第1話 ④

 ドッペルゲンガーの話に結論が出ることはなく、私は二人から離れて書架によって模られた回廊を歩みながら、モザイク画のように並ぶ書籍の背表紙ひとつひとつに視線を投げ、並ぶ文字を頭の中で読み上げていく。特定の書籍を目指しているわけでなく、音の響きを感じながら、琴線と共鳴するものを探る。

 棚と棚の間を進み、私の心を振るわせてくれるタイトルに出会うことなく窓辺の書架の前に出る。線香花火の火種のようなぐずぐずとした、いまにも液化してしまいそうなオレンジの陽射しが硝子越しに差し込んでくる。目を細め、外を覗くと眼下には裏門があり、下校する生徒の姿がひとつ二つ見受けられた。


 坂道を下って最寄り駅に続く正門と違い、裏門は山の裏手に繋がる鬱蒼とした木々のトンネルと長々と伸びる階段を降っていかなければならないので、使用する生徒は少ない。林檎は『校門』としか言っていなかったが、図書室を見上げることが出来る校門は裏門のみだから、目撃者が少ない理由も頷ける。


「この辺りに、網辺愛梨のドッペルゲンガーは立っていたのかしら、」

 裏門の位置と角度を考え、私はその場所に立つ。それが本物だとしても、幻だとしても、彼女は何のためにこの場所に立っていたのだろうか。周囲へ視線を馳せるが、奥まったその通路は林檎と森がいる図書カウンターは見えず、その他の閲覧スペースのテーブルや椅子も望むことが出来ない。逆を言えば、室内の他の何処からもこの場所は見られることがないということになる。唯一見えるのは、裏門から図書室を見上げた時だけだ。

 もしも網辺本人がこの場所に訪れていたのだとしても、カウンターに詰めている図書委員は気が付かない可能性もある。


 では、何故彼女はこんな人目の付かない場所にやって来る必要があったのだろうか?


 逢引き。古めかしい言葉が自然と浮き上がってくる。うら若き乙女が校内で人目を忍んで行うことなど、いくつもない。あとは、喫煙。

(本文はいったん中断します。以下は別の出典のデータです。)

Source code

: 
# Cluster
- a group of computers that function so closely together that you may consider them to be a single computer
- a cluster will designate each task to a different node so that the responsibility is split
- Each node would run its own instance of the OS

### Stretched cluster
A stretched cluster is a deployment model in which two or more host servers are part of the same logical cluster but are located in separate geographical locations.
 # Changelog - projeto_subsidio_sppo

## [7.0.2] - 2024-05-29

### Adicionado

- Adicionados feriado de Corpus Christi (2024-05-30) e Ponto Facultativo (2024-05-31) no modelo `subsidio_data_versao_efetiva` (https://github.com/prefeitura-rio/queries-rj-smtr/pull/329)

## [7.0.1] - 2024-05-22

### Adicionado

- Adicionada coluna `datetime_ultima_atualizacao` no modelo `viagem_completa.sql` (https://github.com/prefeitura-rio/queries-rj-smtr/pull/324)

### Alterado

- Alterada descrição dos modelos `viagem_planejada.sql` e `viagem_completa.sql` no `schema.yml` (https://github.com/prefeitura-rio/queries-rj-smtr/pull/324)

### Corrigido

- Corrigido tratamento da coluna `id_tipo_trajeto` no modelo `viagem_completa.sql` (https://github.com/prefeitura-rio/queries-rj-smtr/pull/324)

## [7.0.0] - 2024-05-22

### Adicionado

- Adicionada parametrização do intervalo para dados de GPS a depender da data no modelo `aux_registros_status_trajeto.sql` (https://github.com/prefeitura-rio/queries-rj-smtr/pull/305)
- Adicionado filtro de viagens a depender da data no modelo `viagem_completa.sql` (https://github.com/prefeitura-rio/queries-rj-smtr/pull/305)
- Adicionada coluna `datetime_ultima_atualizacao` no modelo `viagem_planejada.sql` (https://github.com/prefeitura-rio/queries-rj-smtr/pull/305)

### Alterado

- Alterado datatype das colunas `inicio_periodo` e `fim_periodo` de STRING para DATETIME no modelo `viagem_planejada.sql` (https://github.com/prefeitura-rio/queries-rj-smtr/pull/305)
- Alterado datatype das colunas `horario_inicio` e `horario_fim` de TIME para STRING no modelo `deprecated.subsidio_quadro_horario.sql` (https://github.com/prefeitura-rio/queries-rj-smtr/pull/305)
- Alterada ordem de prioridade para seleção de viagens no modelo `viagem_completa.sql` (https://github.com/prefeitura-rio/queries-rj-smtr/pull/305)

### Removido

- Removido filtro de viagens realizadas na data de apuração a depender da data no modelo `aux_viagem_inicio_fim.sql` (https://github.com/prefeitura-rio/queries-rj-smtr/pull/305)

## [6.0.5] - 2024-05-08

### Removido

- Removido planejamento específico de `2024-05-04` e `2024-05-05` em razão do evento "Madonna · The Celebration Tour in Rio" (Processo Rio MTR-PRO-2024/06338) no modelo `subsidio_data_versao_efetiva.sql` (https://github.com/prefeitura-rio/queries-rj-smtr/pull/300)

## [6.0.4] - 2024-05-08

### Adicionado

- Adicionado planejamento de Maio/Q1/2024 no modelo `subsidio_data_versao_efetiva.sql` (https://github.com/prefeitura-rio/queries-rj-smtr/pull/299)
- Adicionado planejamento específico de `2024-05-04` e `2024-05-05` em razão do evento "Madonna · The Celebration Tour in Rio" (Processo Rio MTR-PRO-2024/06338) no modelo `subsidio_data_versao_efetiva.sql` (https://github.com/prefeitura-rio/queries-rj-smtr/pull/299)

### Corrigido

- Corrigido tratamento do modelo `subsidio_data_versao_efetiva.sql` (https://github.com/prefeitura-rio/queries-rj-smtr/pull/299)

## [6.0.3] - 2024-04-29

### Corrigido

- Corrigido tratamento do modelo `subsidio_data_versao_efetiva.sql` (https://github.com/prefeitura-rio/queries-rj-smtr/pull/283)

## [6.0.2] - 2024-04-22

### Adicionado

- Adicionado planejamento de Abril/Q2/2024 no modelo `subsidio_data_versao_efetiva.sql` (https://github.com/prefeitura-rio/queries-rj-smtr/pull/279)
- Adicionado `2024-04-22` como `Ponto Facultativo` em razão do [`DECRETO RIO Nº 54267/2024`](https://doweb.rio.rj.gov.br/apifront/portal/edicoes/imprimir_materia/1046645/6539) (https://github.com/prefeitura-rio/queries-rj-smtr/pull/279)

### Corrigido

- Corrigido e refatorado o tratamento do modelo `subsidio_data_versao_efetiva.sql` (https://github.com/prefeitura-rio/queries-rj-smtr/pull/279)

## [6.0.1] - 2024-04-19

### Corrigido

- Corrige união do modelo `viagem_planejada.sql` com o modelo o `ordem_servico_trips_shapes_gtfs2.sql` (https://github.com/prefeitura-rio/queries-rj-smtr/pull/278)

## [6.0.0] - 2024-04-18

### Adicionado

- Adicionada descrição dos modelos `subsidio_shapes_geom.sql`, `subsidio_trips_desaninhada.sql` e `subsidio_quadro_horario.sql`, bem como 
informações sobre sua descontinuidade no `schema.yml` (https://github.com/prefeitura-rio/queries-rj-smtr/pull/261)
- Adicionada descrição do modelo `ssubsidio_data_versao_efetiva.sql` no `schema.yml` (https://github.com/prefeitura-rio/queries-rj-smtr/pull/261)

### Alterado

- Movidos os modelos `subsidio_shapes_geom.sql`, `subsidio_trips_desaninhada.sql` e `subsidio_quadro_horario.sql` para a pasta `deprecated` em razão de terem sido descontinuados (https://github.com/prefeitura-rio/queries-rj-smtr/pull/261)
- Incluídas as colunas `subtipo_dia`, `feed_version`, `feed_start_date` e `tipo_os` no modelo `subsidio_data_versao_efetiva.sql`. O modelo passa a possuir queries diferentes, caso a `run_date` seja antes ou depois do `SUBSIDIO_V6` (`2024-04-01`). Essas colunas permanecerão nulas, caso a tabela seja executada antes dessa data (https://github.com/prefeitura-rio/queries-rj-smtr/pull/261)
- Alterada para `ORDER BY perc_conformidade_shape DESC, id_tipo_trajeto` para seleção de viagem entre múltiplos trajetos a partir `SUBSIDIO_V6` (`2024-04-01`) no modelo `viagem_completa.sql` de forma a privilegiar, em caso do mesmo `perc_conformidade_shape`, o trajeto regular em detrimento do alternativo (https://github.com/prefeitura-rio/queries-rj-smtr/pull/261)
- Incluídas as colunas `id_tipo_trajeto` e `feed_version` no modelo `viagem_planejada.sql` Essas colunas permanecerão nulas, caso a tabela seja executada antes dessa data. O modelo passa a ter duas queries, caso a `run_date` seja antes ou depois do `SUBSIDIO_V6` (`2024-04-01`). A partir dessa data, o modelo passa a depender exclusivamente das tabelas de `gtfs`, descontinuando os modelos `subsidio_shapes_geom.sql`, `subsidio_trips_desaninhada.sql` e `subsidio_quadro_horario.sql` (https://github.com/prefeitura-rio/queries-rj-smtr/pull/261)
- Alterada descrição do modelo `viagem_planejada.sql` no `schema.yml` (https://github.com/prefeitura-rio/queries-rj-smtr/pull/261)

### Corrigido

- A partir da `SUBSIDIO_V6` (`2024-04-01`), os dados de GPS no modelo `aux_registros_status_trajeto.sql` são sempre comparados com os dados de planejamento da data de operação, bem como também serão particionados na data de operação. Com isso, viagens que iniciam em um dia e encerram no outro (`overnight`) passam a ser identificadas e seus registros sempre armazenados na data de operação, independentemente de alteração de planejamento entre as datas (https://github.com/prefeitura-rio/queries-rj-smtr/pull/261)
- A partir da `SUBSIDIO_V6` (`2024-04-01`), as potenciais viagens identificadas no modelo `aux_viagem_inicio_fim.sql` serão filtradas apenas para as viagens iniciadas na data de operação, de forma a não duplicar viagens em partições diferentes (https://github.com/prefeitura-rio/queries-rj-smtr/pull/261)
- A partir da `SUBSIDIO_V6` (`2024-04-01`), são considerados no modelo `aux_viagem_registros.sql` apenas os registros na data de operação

 しかし、その両方とも私が知る網辺愛梨の印象に合致しない。

 頬を赤らめて焦がれる相手が訪れるのを一日千秋の思いで待つ様子など想像もつかないし、むしろ相手が平伏しながら謁見に訪れるのを待っているほうが、連想し易い。

 煙草に関しても、自らの身体を蝕む行為をするとは思えない。それが人であっても物であっても、心や身体を他に侵食されることを良しとする人間とは到底思えない。


 では、彼女はこの場で何をしていたのか。


 普通に考えれば、図書室の本棚の前ですることはひとつだ。

 本を探していた。

 私は視線を棚に戻し、再び背表紙のタイトルを目で追う。五つの段に区分けられた書架には国名が書かれた仕切りで区切られた海外文学が並び、狭い棚の中に無理矢理に世界が収められていた。ロシア的な名前なのにアメリカに区分されていたり、名の響きと国が一致しないものが散見される。それは整頓がなされていないのか、それとも世界が混沌としているのか分からない。

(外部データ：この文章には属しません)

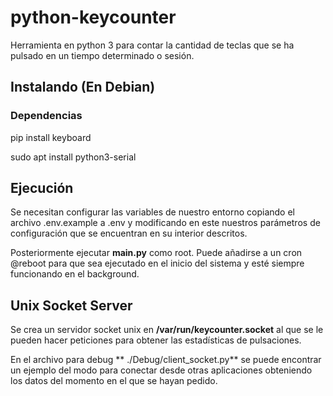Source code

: # python-keycounter

Herramienta en python 3 para contar la cantidad de teclas que se ha pulsado en un tiempo determinado o sesión.

## Instalando (En Debian)

### Dependencias

pip install keyboard

sudo apt install python3-serial

## Ejecución

Se necesitan configurar las variables de nuestro entorno copiando el archivo
.env.example a .env y modificando en este nuestros parámetros de configuración
que se encuentran en su interior descritos.

Posteriormente ejecutar **main.py** como root. Puede añadirse a un cron @reboot
para que sea ejecutado en el inicio del sistema y esté siempre funcionando en
el background.

## Unix Socket Server

Se crea un servidor socket unix en **/var/run/keycounter.socket** al que se le 
pueden hacer peticiones para obtener las estadísticas de pulsaciones.

En el archivo para debug ** ./Debug/client_socket.py** se puede encontrar un 
ejemplo del modo para conectar desde otras aplicaciones obteniendo los datos
del momento en el que se hayan pedido.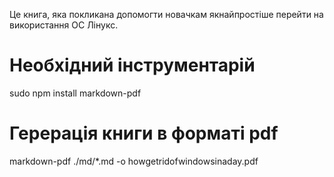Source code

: Це книга, яка покликана допомогти новачкам якнайпростіше перейти на використання ОС Лінукс.

# Необхідний інструментарій #

sudo npm install markdown-pdf

# Герерація книги в форматі pdf #

markdown-pdf ./md/*.md -o howgetridofwindowsinaday.pdf

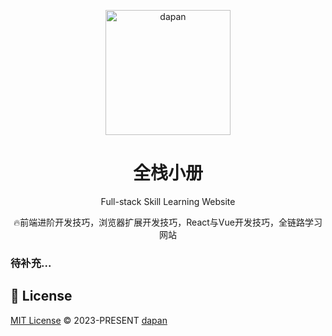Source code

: <p align="center">
<img  alt="dapan" src="https://skillgroup.cn/logo.svg" style="width: 200px; height: auto;" />
</p>

<h1 align="center">
全栈小册
</h1>

<p align="center">
Full-stack Skill Learning Website
</p>

<p align="center">
🔥前端进阶开发技巧，浏览器扩展开发技巧，React与Vue开发技巧，全链路学习网站
</p>

### 待补充...

## 📄 License

[MIT License](https://github.com/dapandocs/danpan-docs/blob/master/LICENSE) © 2023-PRESENT [dapan](https://github.com/dapandocs)
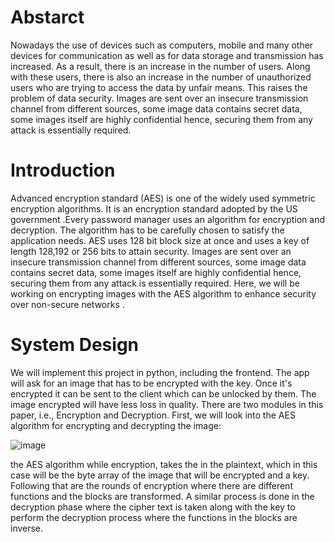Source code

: # Abstarct
Nowadays the use of devices such as computers, mobile and many other devices for communication as well as for data storage and transmission has increased. As a result, there is an increase in the number of users. Along with these users, there is also an increase in the number of unauthorized users who are trying to access the data by unfair means. This raises the problem of data security. Images are sent over an insecure transmission channel from different sources, some image data contains secret data, some images itself are highly confidential hence, securing them from any attack is essentially required.

# Introduction
Advanced encryption standard (AES) is one of the widely used symmetric encryption algorithms. It is an encryption standard adopted by the US government .Every password manager uses an algorithm for encryption and decryption. The algorithm has to be carefully chosen to satisfy the application needs. AES uses 128 bit block size at once and uses a key of length 128,192 or 256 bits to attain security. Images are sent over an insecure transmission channel from different sources, some image data contains secret data, some images itself are highly confidential hence, securing them from any attack is essentially required. Here, we will be working on encrypting images with the AES algorithm to enhance security over non-secure networks .

# System Design
We will implement this project in python, including the frontend. The app will ask for an image that has to be encrypted with the key. Once it's encrypted it can be sent to the client which can be unlocked by them. The image encrypted will have less loss in quality. There are two modules in this paper, i.e., Encryption and Decryption. First, we will look into the AES algorithm for encrypting and decrypting the image:

![image](https://github.com/KasiR07/AES-Image-Encryption/assets/108777263/cc8277b3-4fb0-46c9-8bf8-30544f41ab49)

the AES algorithm while encryption, takes the in the plaintext, which in this case will be the byte array of the image that will be encrypted and a key. Following that are the rounds of encryption where there are different functions and the blocks are transformed. A similar process is done in the decryption phase where the cipher text is taken along with the key to perform the decryption process where the functions in the blocks are inverse.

 モザイクのドットを見回しながら、ふと東欧と区分された領域に目が留まる。それはたまたま私の目線に合う低い位置に並んでいたからなのか、それとも何か人形を操る糸が私を導いているのか、自然と手が伸びて一冊の本を取り出す。

 全集なのだろうか、全小説と記された題名にはしかし巻数は書かれておらず一冊でその著者の小説が全て収められているのだろうか。海外文学に疎い私には、その作者がどれほどの知名度を誇る存在なのか分からず、パラパラと頁を捲って奥付の先、学校図書ならではのカードがポケットに刺さった最終頁に指が引っ掛かる。貸し出し履歴が記されたカードには名前がひとつ書かれているのみ。ポケットから札を取り出し、その名前を確認するとそこには網辺愛梨と記されていた。


 不在証明を否定するサイン。

 いないはずの人間の存在感。


 不図、背後から視線を感じて振り返ると、冬の暗く染められ夕空を向こう側に煌々と明るい室内を反射させる窓硝子に、私の姿が鏡のようにくっきりと移りだされ、両の眼がじっと私を凝視していた。